Oct. 31, 2017 (EIRNS)—South Korea and China took a dramatic step Monday to end the conflict which has increased tensions between them since former President Park Geun-hye, under pressure from Obama, allowed the United States to deploy the Terminal High Altitude Area Defense (THAAD) missile system in the country, giving the United States radar capacity deep into Chinese territory. Although there were never formal sanctions imposed, there was a drastic cutback in tourism and investment into South Korea, and an unofficial boycott of Korean business within China, affecting Hyundai, Lotte, and others.

South Korean Minister of Foreign Affairs Kang Kyung-wha yesterday announced three measures, which appear to have been pre-arranged between Beijing and Seoul, aimed at restoring relations.

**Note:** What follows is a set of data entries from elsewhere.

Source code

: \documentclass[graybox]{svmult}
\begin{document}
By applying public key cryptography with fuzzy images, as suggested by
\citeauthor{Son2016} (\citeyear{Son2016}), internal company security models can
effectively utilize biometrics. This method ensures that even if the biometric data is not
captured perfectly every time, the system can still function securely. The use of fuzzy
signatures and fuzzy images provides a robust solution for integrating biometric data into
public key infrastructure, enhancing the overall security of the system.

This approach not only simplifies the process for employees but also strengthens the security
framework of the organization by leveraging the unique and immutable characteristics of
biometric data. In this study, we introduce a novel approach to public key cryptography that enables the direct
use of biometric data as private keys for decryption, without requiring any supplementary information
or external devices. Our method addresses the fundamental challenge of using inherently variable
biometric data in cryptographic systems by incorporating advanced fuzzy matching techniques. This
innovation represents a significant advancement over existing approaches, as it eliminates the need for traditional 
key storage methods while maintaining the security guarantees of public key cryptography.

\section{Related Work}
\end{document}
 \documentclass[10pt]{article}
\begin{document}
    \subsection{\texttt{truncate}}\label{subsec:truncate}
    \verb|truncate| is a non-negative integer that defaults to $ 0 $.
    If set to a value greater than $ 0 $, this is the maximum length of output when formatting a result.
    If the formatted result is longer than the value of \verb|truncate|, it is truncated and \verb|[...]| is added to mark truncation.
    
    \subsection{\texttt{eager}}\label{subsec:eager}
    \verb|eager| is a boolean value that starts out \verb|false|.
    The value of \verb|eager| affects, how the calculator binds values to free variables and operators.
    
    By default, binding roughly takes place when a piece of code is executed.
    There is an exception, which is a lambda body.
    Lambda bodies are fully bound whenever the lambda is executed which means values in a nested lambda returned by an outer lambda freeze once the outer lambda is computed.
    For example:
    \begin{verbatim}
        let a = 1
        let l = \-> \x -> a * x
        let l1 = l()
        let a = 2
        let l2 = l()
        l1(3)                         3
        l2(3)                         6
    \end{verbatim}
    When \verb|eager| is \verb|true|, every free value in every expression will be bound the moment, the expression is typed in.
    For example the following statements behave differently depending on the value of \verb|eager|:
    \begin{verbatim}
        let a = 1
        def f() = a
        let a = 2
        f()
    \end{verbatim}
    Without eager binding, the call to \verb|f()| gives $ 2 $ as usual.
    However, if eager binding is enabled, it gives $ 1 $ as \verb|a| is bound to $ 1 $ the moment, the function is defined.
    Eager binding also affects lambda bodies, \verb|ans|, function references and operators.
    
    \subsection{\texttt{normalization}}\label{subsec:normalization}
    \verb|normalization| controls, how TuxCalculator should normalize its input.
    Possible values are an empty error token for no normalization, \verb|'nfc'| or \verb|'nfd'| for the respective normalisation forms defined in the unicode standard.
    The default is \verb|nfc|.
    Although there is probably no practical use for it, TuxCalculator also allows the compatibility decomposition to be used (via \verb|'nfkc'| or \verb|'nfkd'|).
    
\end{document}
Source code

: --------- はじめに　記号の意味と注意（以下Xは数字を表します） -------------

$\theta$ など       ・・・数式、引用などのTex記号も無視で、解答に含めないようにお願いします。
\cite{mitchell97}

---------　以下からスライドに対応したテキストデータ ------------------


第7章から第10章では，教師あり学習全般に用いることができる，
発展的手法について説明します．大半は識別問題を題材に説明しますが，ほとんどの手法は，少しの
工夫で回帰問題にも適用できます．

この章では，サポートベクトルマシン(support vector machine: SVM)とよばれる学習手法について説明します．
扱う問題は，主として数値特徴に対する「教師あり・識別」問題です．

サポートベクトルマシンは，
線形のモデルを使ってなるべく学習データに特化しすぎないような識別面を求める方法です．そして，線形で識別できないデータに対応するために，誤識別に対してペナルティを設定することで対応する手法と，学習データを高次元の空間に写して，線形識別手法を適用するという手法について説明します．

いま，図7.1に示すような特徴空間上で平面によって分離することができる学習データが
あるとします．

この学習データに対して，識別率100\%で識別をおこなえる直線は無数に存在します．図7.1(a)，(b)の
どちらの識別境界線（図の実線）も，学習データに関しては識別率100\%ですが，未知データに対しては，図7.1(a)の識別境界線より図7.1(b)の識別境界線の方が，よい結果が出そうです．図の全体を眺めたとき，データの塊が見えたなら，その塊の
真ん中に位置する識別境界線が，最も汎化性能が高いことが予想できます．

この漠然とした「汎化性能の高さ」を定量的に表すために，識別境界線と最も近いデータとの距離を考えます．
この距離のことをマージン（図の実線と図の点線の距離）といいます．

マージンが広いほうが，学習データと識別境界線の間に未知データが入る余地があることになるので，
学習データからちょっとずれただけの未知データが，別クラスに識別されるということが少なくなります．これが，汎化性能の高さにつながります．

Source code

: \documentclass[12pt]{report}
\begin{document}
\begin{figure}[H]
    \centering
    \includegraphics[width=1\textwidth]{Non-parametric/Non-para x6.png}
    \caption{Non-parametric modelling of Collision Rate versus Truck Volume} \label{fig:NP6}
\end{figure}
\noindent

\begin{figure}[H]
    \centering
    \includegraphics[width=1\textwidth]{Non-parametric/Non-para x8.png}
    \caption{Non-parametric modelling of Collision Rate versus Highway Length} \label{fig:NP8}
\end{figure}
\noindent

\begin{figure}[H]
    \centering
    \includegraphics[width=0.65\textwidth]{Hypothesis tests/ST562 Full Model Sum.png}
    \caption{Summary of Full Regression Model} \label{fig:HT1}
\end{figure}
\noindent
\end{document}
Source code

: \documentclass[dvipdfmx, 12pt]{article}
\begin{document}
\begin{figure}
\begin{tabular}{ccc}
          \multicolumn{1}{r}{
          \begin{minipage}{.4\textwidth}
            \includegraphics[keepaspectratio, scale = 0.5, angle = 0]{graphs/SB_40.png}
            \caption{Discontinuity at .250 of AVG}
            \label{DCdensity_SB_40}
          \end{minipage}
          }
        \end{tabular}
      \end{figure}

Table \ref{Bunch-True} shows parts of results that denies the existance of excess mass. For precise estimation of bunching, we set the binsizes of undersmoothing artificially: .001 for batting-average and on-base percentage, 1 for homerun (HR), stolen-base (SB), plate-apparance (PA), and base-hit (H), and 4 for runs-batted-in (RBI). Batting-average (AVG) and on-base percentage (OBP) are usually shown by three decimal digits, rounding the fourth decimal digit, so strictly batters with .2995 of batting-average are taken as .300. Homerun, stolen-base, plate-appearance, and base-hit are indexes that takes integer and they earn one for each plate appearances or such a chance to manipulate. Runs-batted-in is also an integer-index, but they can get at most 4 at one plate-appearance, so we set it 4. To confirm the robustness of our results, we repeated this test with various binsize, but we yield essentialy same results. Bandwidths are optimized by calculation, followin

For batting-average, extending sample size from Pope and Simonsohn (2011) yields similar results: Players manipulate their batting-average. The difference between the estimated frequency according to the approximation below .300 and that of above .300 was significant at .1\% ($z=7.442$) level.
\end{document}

They include: South Korea would not pursue additional THAAD missile system deployments (without agreeing to remove the existing system); pronouncing that South Korea will not be part of the unified U.S. anti-ballistic missile system; and that there will be no trilateral military alliance between the United States, Japan, and South Korea.

Kang added: "I believe these measures will allow us to overcome difficulties in our relationship and quickly enter a normalization track." She said that preparations were under way for a bilateral summit at APEC, and that plans for President Moon Jae-in to visit China within the year were also in the works.

Also, the new South Korean and Chinese senior representatives to the Six-Party Talks on the North Korean nuclear issue are meeting for the first time today in Beijing.